Work request: Check every line below for the word "round" and copy each one that has it.

Saved data entries:
-- Opening Marker --

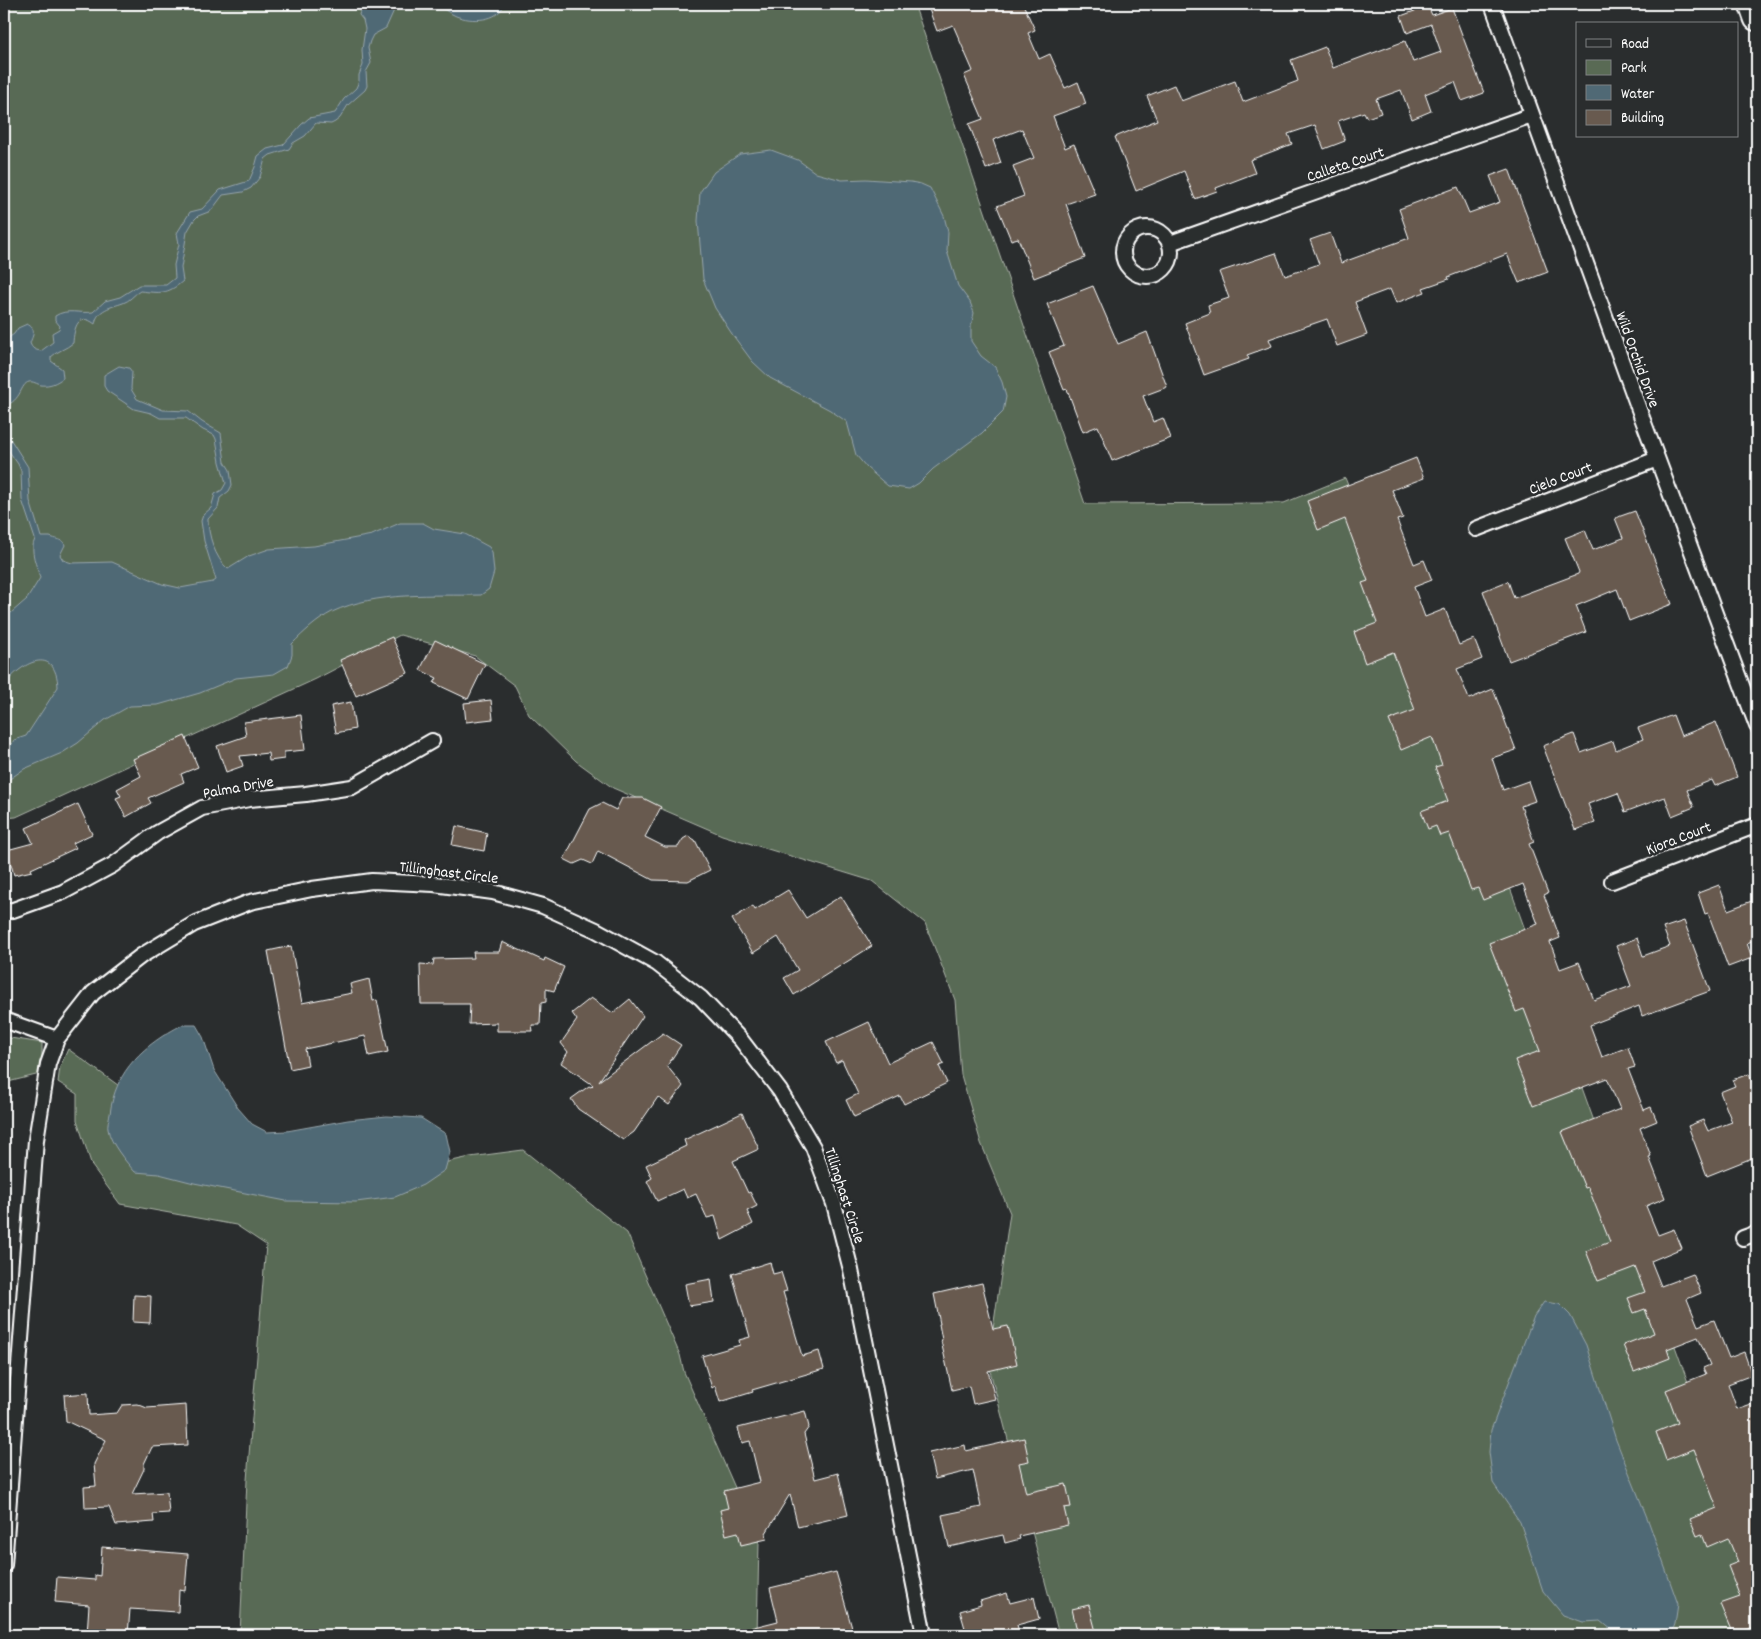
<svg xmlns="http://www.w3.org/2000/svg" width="1761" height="1639" font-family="Dekko,sans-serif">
  <rect width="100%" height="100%" fill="#2a2d2e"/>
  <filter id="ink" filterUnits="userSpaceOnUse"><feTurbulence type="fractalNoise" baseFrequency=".02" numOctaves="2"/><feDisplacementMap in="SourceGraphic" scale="10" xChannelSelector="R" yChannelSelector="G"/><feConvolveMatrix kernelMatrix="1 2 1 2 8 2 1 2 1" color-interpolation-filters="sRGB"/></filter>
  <g filter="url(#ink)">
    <path fill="#596a54" stroke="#acb4aa" d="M 4,4 L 914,4 L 1085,504 L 1284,503 L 1345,478 L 1473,785 L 1757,1574 L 1757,1635 L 1059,1635 L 988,1363 L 1010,1213 L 981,1143 L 961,1075 L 955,1000 L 925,923 L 872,881 L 722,835 L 613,788 L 576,761 L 529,715 L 515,686 L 475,656 L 400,635 L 316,679 L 16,817 L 4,818 Z
      M 4,1037 L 42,1043 L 42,1062 L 40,1074 L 4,1083 Z
      M 68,1049 L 122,1088 L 115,1123 L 403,1172 L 470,1157 L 523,1150 L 627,1233 L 680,1355 L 684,1372 L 759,1542 L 757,1635 L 240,1635 L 247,1480 L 266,1245 L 236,1225 L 120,1204 L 92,1166 L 77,1120 L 77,1094 L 58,1082 L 60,1067 Z"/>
    <path fill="#506975" stroke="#96a5ac" d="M 362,4 L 399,4 L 395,8 L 386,28 L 373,35 L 370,41 L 368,48 L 371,63 L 366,72 L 367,86 L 365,90 L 348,105 L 340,118 L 335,122 L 331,124 L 316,123 L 305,136 L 293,143 L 289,149 L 270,155 L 265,159 L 260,177 L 251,188 L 243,192 L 223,195 L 211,211 L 198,216 L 194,220 L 187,232 L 181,268 L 183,281 C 167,295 160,293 140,291 C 134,294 130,301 123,303 C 112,307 97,309 95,324 C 78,311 74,328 73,343 C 66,349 57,351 51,357 L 51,361 L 62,369 L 63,378 C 56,383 50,386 41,385 C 37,384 33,381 29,382 C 20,384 22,401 4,406 L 4,341 L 14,334 L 18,328 L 27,324 C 37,329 33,335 30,343 C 32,349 35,350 41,351 L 53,342 L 52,333 L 59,329 L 60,326 L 55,320 L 55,316 C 67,308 80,314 93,312 L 105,301 L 120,297 L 139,285 L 166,285 L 175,278 L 174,265 L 179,244 L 177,233 L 190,212 L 202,209 L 220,190 L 249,181 L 255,167 L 258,156 L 267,149 L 283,145 L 301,125 L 309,118 L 335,113 L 344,99 L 356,88 L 359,81 L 359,75 L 363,65 L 362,50 L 365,29 L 363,20 L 359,15 Z
      M 436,4 L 504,4 C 499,22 471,22 456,16 C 449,13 442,8 436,4 Z
      M 771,150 L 798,160 L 816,173 L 842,180 L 866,179 L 911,182 L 921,184 L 930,188 L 944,216 L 948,232 L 947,251 L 958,286 L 970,302 L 974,313 L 971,326 L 971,341 L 981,356 L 995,367 L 1002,382 L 1006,397 L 1003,412 L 982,433 L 933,469 L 919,483 L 909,489 L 888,486 L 867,468 L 856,455 L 847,422 L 830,410 L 770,378 L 752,361 L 732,334 L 715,308 L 703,279 L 698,221 L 700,192 L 714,172 L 740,154 Z
      M 119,366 L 129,368 L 132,372 L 131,389 L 137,399 L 163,410 L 188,411 L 202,422 L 221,433 L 225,462 L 230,470 L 232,485 L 229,491 L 220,498 L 218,508 L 208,519 C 208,535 215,558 228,569 L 249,556 L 269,549 L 314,546 L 372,535 L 400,523 L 423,523 L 434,529 L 465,534 L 489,547 L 492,552 L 494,572 L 489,589 L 481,595 C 433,596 377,591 332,612 C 317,620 304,632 292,644 L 292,655 L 288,666 L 274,674 L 236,678 L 200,693 L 158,705 L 130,706 L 105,720 L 78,743 L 62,753 L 24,769 L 4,783 L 4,751 L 10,746 L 14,740 L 26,736 L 58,687 C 56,643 20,663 4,686 L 4,619 L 27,599 L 40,578 C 37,566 29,551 35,539 L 22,500 L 21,471 L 18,464 L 4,444 L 4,429 L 28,467 L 30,501 L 41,537 L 50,537 L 63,541 L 65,545 L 60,555 L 63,560 L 72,563 L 112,562 L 162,584 L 180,588 L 213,582 L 216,580 L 204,541 L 201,521 L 203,515 L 211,508 L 215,494 L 222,490 L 226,483 L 220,462 L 216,439 L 214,435 L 203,430 L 186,418 L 160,418 L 151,413 L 134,409 L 107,391 L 104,386 L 104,375 Z
      M 182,1025 L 196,1025 L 203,1037 L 214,1070 L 238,1108 L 252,1124 L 267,1132 L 287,1131 L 348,1120 L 387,1116 L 421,1118 L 446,1134 L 450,1152 L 445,1170 L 423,1185 L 395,1197 L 356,1202 L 286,1201 L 194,1183 L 159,1174 L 135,1172 C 126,1162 110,1143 108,1129 C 107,1125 109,1118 110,1114 C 115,1070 145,1044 182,1025 Z
      M 1544,1302 L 1559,1304 L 1570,1315 L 1586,1345 L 1616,1440 L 1648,1520 L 1678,1604 L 1675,1624 L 1671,1635 L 1618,1635 L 1601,1621 L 1583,1622 L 1563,1615 L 1543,1591 L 1520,1522 L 1493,1483 L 1489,1452 L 1491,1430 L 1534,1316 Z"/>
    <path fill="#685a4f" stroke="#fff" d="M 927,4 L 1023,4 L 1035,30 L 1028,33 L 1039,59 L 1050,54 L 1065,88 L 1078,82 L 1086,104 L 1053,116 L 1065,148 L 1074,144 L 1095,194 L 1066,204 L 1085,258 L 1034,278 L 1018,238 L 1011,240 L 997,206 L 1024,196 L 1013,166 L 1034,158 L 1022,129 L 993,140 L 1001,163 L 986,169 L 969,124 L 983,119 L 964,75 L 973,71 L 953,25 L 937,31 Z
      M 1428,6 L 1432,15 L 1452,8 L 1484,93 L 1462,101 L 1455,82 L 1425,94 L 1431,111 L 1412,119 L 1401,90 L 1376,99 L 1381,113 L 1367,118 L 1364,112 L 1338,121 L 1345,141 L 1324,149 L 1315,125 L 1288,134 L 1292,144 L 1250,160 L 1255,173 L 1216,188 L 1217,191 L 1195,199 L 1184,171 L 1136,191 L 1115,137 L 1157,120 L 1147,96 L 1174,85 L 1181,101 L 1235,81 L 1243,102 L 1298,81 L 1291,60 L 1325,47 L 1333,68 L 1405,41 L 1413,62 L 1441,52 L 1431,24 L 1407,33 L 1401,16 Z
      M 1509,169 L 1548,272 L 1519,283 L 1507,254 L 1448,277 L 1449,279 L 1423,288 L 1425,292 L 1396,303 L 1390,289 L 1355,302 L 1367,335 L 1337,346 L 1327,319 L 1269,339 L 1272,346 L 1247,355 L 1249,359 L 1204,375 L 1185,323 L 1210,313 L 1208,305 L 1229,298 L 1219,272 L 1276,253 L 1285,276 L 1319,264 L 1310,240 L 1330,233 L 1341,263 L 1409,238 L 1399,209 L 1458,187 L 1469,213 L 1500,202 L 1490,176 Z
      M 1093,286 L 1118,344 L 1147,332 L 1167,387 L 1143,396 L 1153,422 L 1163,418 L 1171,438 L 1112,461 L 1098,426 L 1083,432 L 1067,389 L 1064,390 L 1049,352 L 1064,346 L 1047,304 Z
      M 1416,458 L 1424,478 L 1392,490 L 1403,518 L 1397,520 L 1414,564 L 1424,560 L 1432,580 L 1414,587 L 1425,617 L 1445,609 L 1459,645 L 1474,639 L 1482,659 L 1457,669 L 1469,699 L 1493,689 L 1508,729 L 1516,750 L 1492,758 L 1503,790 L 1528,781 L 1535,801 L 1521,806 L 1534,842 L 1529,844 L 1548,893 L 1544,895 L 1560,938 L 1550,942 L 1560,969 L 1579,962 L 1594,1000 L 1631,986 L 1616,946 L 1637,938 L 1643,956 L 1670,946 L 1663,928 L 1684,921 L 1710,991 L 1642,1016 L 1639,1006 L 1590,1025 L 1602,1057 L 1628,1047 L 1635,1067 L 1628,1069 L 1644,1110 L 1651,1107 L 1657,1121 L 1640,1128 L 1651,1156 L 1649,1157 L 1665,1198 L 1646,1206 L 1658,1235 L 1674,1229 L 1682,1248 L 1651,1261 L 1661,1286 L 1693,1274 L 1701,1293 L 1687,1299 L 1698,1326 L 1714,1320 L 1729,1358 L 1744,1352 L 1752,1375 L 1728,1384 L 1737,1409 L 1757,1402 L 1757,1626 L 1733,1635 L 1720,1604 L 1740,1597 L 1728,1566 L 1738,1562 L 1728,1538 L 1707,1547 L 1702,1534 L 1697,1536 L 1690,1519 L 1717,1508 L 1694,1449 L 1666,1460 L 1656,1432 L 1678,1423 L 1666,1390 L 1706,1374 L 1703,1368 L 1710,1365 L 1698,1337 L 1667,1349 L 1670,1358 L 1634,1372 L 1623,1345 L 1654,1333 L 1645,1309 L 1634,1313 L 1628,1298 L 1645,1292 L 1635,1267 L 1598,1281 L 1586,1251 L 1610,1242 L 1588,1187 L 1585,1188 L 1562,1132 L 1620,1109 L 1607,1078 L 1533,1106 L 1515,1060 L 1540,1051 L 1524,1009 L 1516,1012 L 1489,943 L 1538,924 L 1523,884 L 1483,900 L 1478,888 L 1471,890 L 1449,833 L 1440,836 L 1436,826 L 1428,829 L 1421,811 L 1448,801 L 1435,767 L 1442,765 L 1432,737 L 1401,750 L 1389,720 L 1415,710 L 1393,652 L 1365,663 L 1354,632 L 1377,623 L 1362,583 L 1368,581 L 1345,519 L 1318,530 L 1307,501 Z
      M 1635,511 L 1672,604 L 1629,621 L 1617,589 L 1576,606 L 1586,632 L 1509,661 L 1483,591 L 1508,581 L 1514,598 L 1578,574 L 1579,572 L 1565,538 L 1585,530 L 1593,550 L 1623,538 L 1615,518 Z
      M 392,637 L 408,673 L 356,696 L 340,660 Z
      M 435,640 L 485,664 L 468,699 L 434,683 L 437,678 L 420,670 Z
      M 491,700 L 493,719 L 466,722 L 464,703 Z
      M 351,702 L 355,729 L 336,733 L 331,706 Z
      M 301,715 L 305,750 L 284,752 L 284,759 L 269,761 L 268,753 L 240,756 L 243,766 L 226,772 L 217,746 L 246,736 L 244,722 Z
      M 1673,715 L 1681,736 L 1716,722 L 1737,777 L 1715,786 L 1712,780 L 1687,790 L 1694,807 L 1672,816 L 1665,797 L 1625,812 L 1618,793 L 1588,804 L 1595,823 L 1575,830 L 1543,746 L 1574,734 L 1581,753 L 1613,741 L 1616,750 L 1643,739 L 1638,728 Z
      M 185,736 L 198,767 L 181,774 L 184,782 L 148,798 L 151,803 L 126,817 L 116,798 L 121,796 L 117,789 L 141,776 L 133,759 Z
      M 622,798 L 643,798 L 661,807 L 645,837 L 665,847 L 678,847 L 683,839 L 688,836 L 695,840 L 710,870 L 688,881 L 653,880 L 598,851 L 592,864 L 583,860 L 574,864 L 564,859 L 590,809 L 602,803 L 616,810 Z
      M 78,804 L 92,834 L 73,843 L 76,848 L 31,869 L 32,871 L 14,875 L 7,850 L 33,843 L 26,828 Z
      M 456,826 L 487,833 L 484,851 L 452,845 Z
      M 1719,885 L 1728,910 L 1757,899 L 1757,939 L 1747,943 L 1752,958 L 1728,967 L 1708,913 L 1705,914 L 1698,893 Z
      M 788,890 L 806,918 L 841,896 L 872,946 L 794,995 L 784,978 L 798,970 L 778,937 L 753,953 L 732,919 L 753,906 L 755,910 Z
      M 502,942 L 544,961 L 545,958 L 564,967 L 554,991 L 546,989 L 546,1002 L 541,1003 L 540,1025 L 532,1025 L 533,1031 L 497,1031 L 497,1023 L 469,1024 L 470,1004 L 421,1004 L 420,964 L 433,965 L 434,959 L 474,958 L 473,952 L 499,952 Z
      M 291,946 L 302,1003 L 352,993 L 350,984 L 369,979 L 373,1001 L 377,1000 L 388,1052 L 369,1056 L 365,1036 L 305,1049 L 308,1065 L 290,1069 L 268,951 Z
      M 591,998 L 613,1013 L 630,999 L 643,1016 L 599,1081 L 663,1033 L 681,1045 L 667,1066 L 683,1086 L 669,1105 L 658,1097 L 634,1132 L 623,1140 L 578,1109 L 571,1099 L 589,1086 L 591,1087 L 593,1085 L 561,1063 L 568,1052 L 561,1043 L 577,1020 L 572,1013 Z
      M 869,1022 L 888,1063 L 933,1042 L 944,1064 L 939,1066 L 947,1083 L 904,1104 L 900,1096 L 854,1117 L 846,1100 L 858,1094 L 842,1060 L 836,1063 L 826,1042 Z
      M 1749,1074 L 1757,1094 L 1757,1156 L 1707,1176 L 1688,1126 L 1703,1120 L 1708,1131 L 1732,1122 L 1720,1092 L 1735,1086 L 1732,1080 Z
      M 742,1113 L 759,1149 L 733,1161 L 748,1193 L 750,1192 L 757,1206 L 747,1211 L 753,1224 L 722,1240 L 715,1216 L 707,1218 L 696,1194 L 687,1198 L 683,1189 L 657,1201 L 647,1181 L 652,1178 L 646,1165 L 686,1146 L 684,1140 Z
      M 770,1262 L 773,1274 L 781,1272 L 787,1291 L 783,1292 L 802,1356 L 819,1351 L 824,1369 L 752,1390 L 753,1392 L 720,1402 L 715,1386 L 712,1388 L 702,1356 L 740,1345 L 739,1340 L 750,1337 L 732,1274 Z
      M 711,1279 L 714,1302 L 689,1306 L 685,1284 Z
      M 982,1283 L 993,1329 L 1008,1326 L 1017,1364 L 988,1371 L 995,1399 L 973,1404 L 969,1386 L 952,1390 L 941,1341 L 942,1340 L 939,1324 L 940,1324 L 934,1294 Z
      M 134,1295 L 151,1296 L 150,1323 L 133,1322 Z
      M 88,1393 L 89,1415 L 117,1413 L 122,1405 L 137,1404 L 147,1408 L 186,1405 L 188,1445 L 152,1447 L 144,1464 L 144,1469 L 132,1494 L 167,1492 L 169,1513 L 153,1514 L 154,1522 L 116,1525 L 109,1507 L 85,1508 L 84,1487 L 96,1486 L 94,1464 L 106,1440 L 66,1421 L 64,1395 Z
      M 805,1411 L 809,1427 L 804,1434 L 815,1479 L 838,1473 L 848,1515 L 798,1527 L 790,1494 L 766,1533 L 767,1539 L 741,1545 L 738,1532 L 726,1535 L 720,1510 L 728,1508 L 724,1491 L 760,1482 L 750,1441 L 742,1443 L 738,1428 Z
      M 1024,1438 L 1029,1461 L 1019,1463 L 1026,1493 L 1066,1484 L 1071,1507 L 1064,1508 L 1068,1525 L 1019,1536 L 1020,1539 L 1005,1543 L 1003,1535 L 949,1547 L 942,1515 L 981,1507 L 973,1470 L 935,1479 L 929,1453 L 965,1445 L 966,1451 Z
      M 102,1547 L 188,1554 L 185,1591 L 179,1590 L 178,1612 L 130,1609 L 128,1635 L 87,1634 L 89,1605 L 55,1602 L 57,1577 L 95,1580 L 95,1575 L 100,1576 Z
      M 836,1572 L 854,1635 L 742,1635 L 742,1630 L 778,1621 L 770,1588 Z
      M 1007,1593 L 1010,1603 L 1034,1597 L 1039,1619 L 1017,1625 L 1020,1635 L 993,1635 L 991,1629 L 967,1635 L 960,1611 L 981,1605 L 980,1601 Z
      M 1089,1605 L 1096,1632 L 1078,1635 L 1072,1609 Z"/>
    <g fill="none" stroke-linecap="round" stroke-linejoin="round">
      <defs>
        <path id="minor" d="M 1492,4 L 1641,415 L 1757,726
          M1123 252a24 24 0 1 1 48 0a24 24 0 1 1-48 0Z
          M 1170,243 L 1532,115
          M 1476,529 L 1657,459
          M 1612,881 L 1757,825
          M 4,911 L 13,910 L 63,892 L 113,865 L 157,833 L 202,808 L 249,799 L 306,794 L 352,787 L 432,741
          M 4,1020 L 57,1039
          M 1743,1238 L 1757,1233
          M 4,1565 L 36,1140 L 48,1064 L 57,1039 L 93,993 L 141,956 L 194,924 L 250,902 L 312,889 L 372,881 L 434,884 L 493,892 L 543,906 L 596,930 L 656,963 L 701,998 L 741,1040 L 780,1091 L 813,1147 L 834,1204 L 851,1270 L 924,1635"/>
        <path id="motorway" d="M 1752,4 L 1757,18"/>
      </defs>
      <use href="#minor" stroke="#fff" stroke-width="18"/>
      <use href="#motorway" stroke="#fff" stroke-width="29"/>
      <use href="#minor" stroke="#2a2d2e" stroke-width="14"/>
      <use href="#motorway" stroke="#2a2d2e" stroke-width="25"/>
    </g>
  </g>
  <g text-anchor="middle" stroke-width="5" stroke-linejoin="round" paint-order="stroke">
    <g font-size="16" fill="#fff" stroke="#2a2d2e">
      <text transform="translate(1345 163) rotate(-19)" y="6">Calleta Court</text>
      <text transform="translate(1639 359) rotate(70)" y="6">Wild Orchid Drive</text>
      <text transform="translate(1560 477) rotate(-21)" y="6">Cielo Court</text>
      <text transform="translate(238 786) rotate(-10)" y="6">Palma Drive</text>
      <text transform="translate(1678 837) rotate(-21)" y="6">Kiora Court</text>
      <text transform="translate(449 871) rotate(7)" y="6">Tillinghast Circle</text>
      <text transform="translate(846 1195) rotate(72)" y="6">Tillinghast Circle</text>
    </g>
  </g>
  <rect width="1761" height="1639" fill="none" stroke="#2a2d2e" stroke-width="20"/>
  <rect x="10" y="10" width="1741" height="1619" fill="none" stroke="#fff" stroke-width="2" filter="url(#ink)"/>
  <rect x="1576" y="22" width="162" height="115" fill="#2a2d2e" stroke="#7f8182"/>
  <rect x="1586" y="39" width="25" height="8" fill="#2a2d2e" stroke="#7f8182"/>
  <text x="1621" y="48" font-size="15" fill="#ffffff">Road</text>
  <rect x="1586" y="60" width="25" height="15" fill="#596a54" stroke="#7f8182"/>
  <text x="1621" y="72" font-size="15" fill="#ffffff">Park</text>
  <rect x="1586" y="85" width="25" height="15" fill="#506975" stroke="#7f8182"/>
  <text x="1621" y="98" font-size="15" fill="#ffffff">Water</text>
  <rect x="1586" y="110" width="25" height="15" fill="#685a4f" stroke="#7f8182"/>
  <text x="1621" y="122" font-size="15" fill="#ffffff">Building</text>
</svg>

-- Closing Marker --

Your response:
    <g fill="none" stroke-linecap="round" stroke-linejoin="round">
  <g text-anchor="middle" stroke-width="5" stroke-linejoin="round" paint-order="stroke">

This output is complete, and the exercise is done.